What I particularly liked was another screening of HOUSEBOAT, a particular pleasure from 1958 when I was 12. Perhaps the best of Sophia's early American films it remains a real charmer, as directed by Melville Shavelson. I love the creaky old houseboat particularly when re-decorated, the 3 children are ideal and Cary has a great scene with his son which explains our place in the universe - the children's mother has died so runaway heiress Sophia is the new maid, hence complications as Martha Hyer perfects her country club girl routine.

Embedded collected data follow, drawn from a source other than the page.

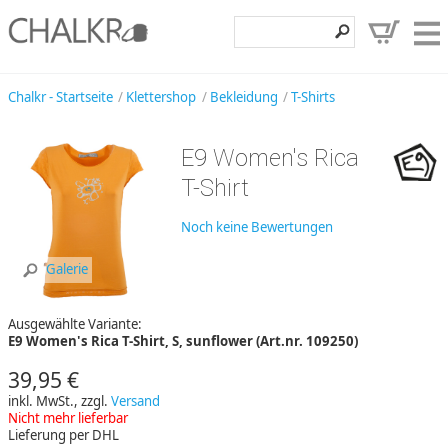
Klettershop
Chalkr - Startseite
Klettershop
Bekleidung
T-Shirts
Klettermarken
E9 Women's Rica
Entdecken
T-Shirt
Angebote
Noch keine Bewertungen
Hilfe, Kontakt
Galerie
Kundenbereich
Ausgewählte Variante:
Wunschzettel
E9 Women's Rica T-Shirt, S, sunflower (Art.nr. 109250)
39,95 €
inkl. MwSt., zzgl.
Versand
Nicht mehr lieferbar
Lieferung per DHL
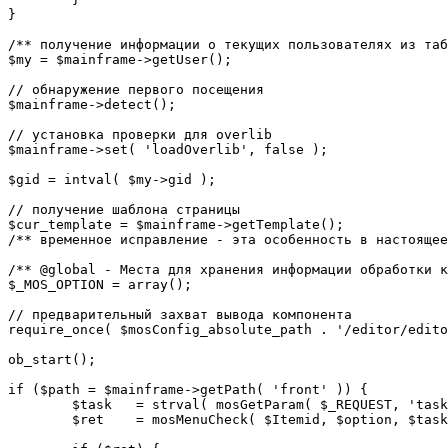
}

/** получение информации о текущих пользователях из таб
$my = $mainframe->getUser();

// обнаружение первого посещения

$mainframe->detect();

// установка проверки для overlib

$mainframe->set( 'loadOverlib', false );

$gid = intval( $my->gid );

// получение шаблона страницы

$cur_template = $mainframe->getTemplate();

/** временное исправление - эта особенность в настоящее
/** @global - Места для хранения информации обработки к
$_MOS_OPTION = array();

// предварительный захват вывода компонента

require_once( $mosConfig_absolute_path . '/editor/edito
ob_start();		 

if ($path = $mainframe->getPath( 'front' )) {

	$task 	= strval( mosGetParam( $_REQUEST, 'task', '' ) );

	$ret 	= mosMenuCheck( $Itemid, $option, $task, $gid );
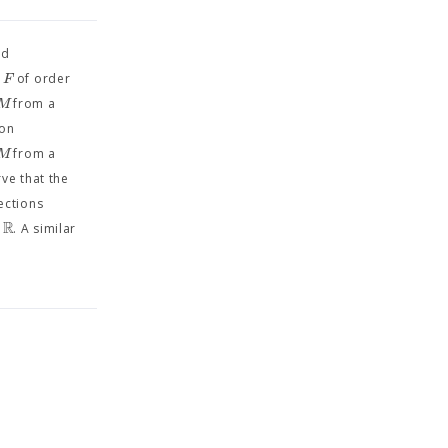
ed
F
r
of order
M
from a
ion
M
from a
ve that the
ections
R
. A similar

This is really a movie one could see every year ... as per my previous reviews on it here.

Old timers Holden & Hayward in '72
THE REVENGERS - interesting to look at this late western from 1972, in fact Susan Hayward's last feature film, apart from those 2 final tv movies she made. A brutal post-WILD BUNCH revenge western by Daniel Mann with an ageing Holden and Borgnine, Susan is only in it for about 10 minutes but impresses as an Irish unmarried doctor who nurses Holden back to health, and to whom he presumably returns at the end .... 

MR STINK and DOWNTON ABBEY were homegrown holiday treats, the first from David Walliams' book for children with Hugh Bonneville as the titular tramp Mr Stink and how he changes lives .... his adorable dog is Pudsey, the famous dancing dog from BRITAIN'S GOT TALENT. We can see this being an annual treat like THE SNOWMAN 
DOWNTON trundles on, but difficult to discuss as may not have aired elsewhere. The latest Christmas Special takes place during the family's summer holiday to a Scottish castle presided over by Peter Egan and Phoebe Nicholls (good to see her again, playing nasty once more), while the staff stay behind at Downton to clean the silver and visit the local fair. Mrs Patmore has a lucky escape from the village store-keeper who wanted her for her cooking skills, while poor Thomas the unlucky in love gay footman rescues the object of his desire from a beating by the village roughs and gets beaten up himself, but at the least the footman he saved deigns to become friends with him .... Just one comment to add: Dan Stevens definitely won't be returning in Series 4 - one only has to see him driving his car after the birth of his son to realise what is going to happen next ....

ARENA: SCREEN GODDESSES was a delicious box of chocolates from the BBC, a collection of clips on movie goddesses: As the BBC plugged it:
“There just aren’t any faces like that any more,” lamented Gloria Swanson in Sunset Blvd — a movie made as long ago as 1950. Of course, Marilyn Monroe and Elizabeth Taylor were yet to enjoy their heyday, but the point still stands. From saintly Lillian Gish to sassy Mae West, exotic Marlene Dietrich to enigmatic Greta Garbo, via tough cookies Bette Davis and Joan Crawford and viperish Barbara Stanwyck, Hollywood produced a pantheon of divine women, whose “immortality” is only confirmed by the passage of time.
If you’re a film buff, none of the clips will be a surprise, and I could have done with detail on the luminous cinematography, but this glorious doc will have you reaching for DVDs.  Music from Vertigo and narration by Downton’s Elizabeth McGovern will also keep you hypnotised.
The documentary focuses on the female stars of the Hollywood studio era, from its beginnings around 1910 through to its collapse in the early 1960s. Screen icons chronologically recalled include Theda Bara, Lillian Gish, Clara Bow, Louise Brooks, Marlene Dietrich, Greta Garbo, Joan Crawford, Bette Davis, Rita Hayworth, Ava Gardner, Elizabeth Taylor and Marilyn Monroe, plus a nod to European goddesses like Bardot and Loren, and Julie Christie. Great to see Marilyn splashing in that pool in SOMETING'S GOTTA GIVE, Garbo at her most seductive in MATA HARI and FLESH AND THE DEVIL and Marlene on that SHANGHAI EXPRESS with Anna May Wong.